Igualmente de importância para a melhor compreensão da linha de pensamento que guia Massimiliano Gioni na realização desta 55ª. Bienal de Arte – com precedentes em complexidade somente comparável aquela de 1993, a 45ª.; o que leva o crítico Achile Bonito Oliva a afirmar, num seu artigo jornalístico, que Gioni organizou a exposição do Palácio Enciclopédico “não como pura manutenção documentada do presente, mas como uma visão do mundo a partir de um ponto de vista antropológico“ – igualmente melhor para a compreensão da tese do Curador se deve ver com atenção, logo na entrada do Pavilhão da Itália, a obra de um artista italiano imigrado nos USA, Marino Auriti. Usando o mesmo título dado por Gioni à 55ª. Bienal de Arte de Veneza, Auriti sonha colocar no seu Palácio Enciclopédico todas as conquistas da sabedoria humana. Na entrada do Pavilhão da Itália, no Arsenale, Il Palazzo Encliclopedico do artista migrante se apresenta numa maquete de uma arquitetura visionária (como a define o mesmo Bonito Oliva), realizada nos anos 50, alta 3,3 metros, um arranha-céu de 136 andares mediado entre o Empire State Building e a San Pietro, de Roma.

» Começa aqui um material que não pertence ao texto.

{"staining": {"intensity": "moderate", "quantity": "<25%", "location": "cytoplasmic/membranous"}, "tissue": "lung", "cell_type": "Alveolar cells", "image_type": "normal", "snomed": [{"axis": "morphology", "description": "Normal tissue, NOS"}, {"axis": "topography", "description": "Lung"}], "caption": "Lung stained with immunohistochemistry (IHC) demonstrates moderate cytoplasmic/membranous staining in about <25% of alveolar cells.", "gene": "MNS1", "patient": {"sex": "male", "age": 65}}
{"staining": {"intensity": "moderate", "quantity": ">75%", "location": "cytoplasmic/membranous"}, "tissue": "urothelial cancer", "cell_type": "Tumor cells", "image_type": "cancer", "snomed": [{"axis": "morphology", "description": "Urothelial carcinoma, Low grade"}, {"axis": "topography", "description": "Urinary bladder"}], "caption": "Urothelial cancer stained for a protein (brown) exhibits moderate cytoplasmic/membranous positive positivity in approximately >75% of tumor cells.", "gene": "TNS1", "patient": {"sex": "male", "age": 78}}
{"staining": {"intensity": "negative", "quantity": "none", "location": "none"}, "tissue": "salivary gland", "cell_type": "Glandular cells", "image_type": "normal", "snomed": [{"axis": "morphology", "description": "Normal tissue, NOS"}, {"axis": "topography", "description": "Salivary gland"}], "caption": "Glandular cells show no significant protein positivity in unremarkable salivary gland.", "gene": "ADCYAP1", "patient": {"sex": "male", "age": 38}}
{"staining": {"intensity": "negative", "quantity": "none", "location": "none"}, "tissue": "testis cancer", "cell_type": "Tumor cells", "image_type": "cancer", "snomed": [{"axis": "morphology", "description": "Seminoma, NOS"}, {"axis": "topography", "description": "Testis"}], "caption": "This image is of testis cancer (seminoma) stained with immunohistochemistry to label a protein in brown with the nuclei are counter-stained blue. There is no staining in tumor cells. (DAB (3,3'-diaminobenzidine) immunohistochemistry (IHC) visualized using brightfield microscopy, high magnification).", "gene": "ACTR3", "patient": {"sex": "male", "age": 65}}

 A 55ª. Bienal de Arte de Veneza concedeu os seguintes Prêmios: a) Melhor pavilhão nacional: Angola; b) Melhor artista, o inglês Tino Sehgal (1976); c) Melhor artista jovem, à francesa Camille Henrot (1978); d) Prêmio especial à carreira para Marisa Merz (1926), a grande mestra da Arte Pobre.

Massimiliano Gioni tentou unir todas as mensagens que o passado lhe podia trazer aos sonhos e alucinações dos  contemporâneos. O percurso ele o realiza através da contribuição de 158 artistas, provenientes de 38 países diversos. Bem como de tempos já diversos; mais de quarenta deles já estão mortos.

De tudo isso, no final permanece um ar de generalizada insatisfação. Sente-se o privilegiar do pensamento abstrato sobre a realidade. Mais uma vez um tal discurso procura afastar-se o mais distante possível da natureza, o que gera tantas vezes, satisfações, mas predominantemente, incertezas. Falta talvez à operação de Massimiliano Gioni a expressão de uma síntese de quanto exposto. Todo o peso da mema recai sobre os ombros do expectador deixado diante de tantas inquietudes.

 Mas existem Exposições que atingem tal meta. Como aconteceu, exemplo mais recente, com a magnífica Pietro Bembo e l’Invenzione del Rinascimento, Pádua, Palazzo del Monte di Pietà (2 de fevereiro-19 de maio de 2013).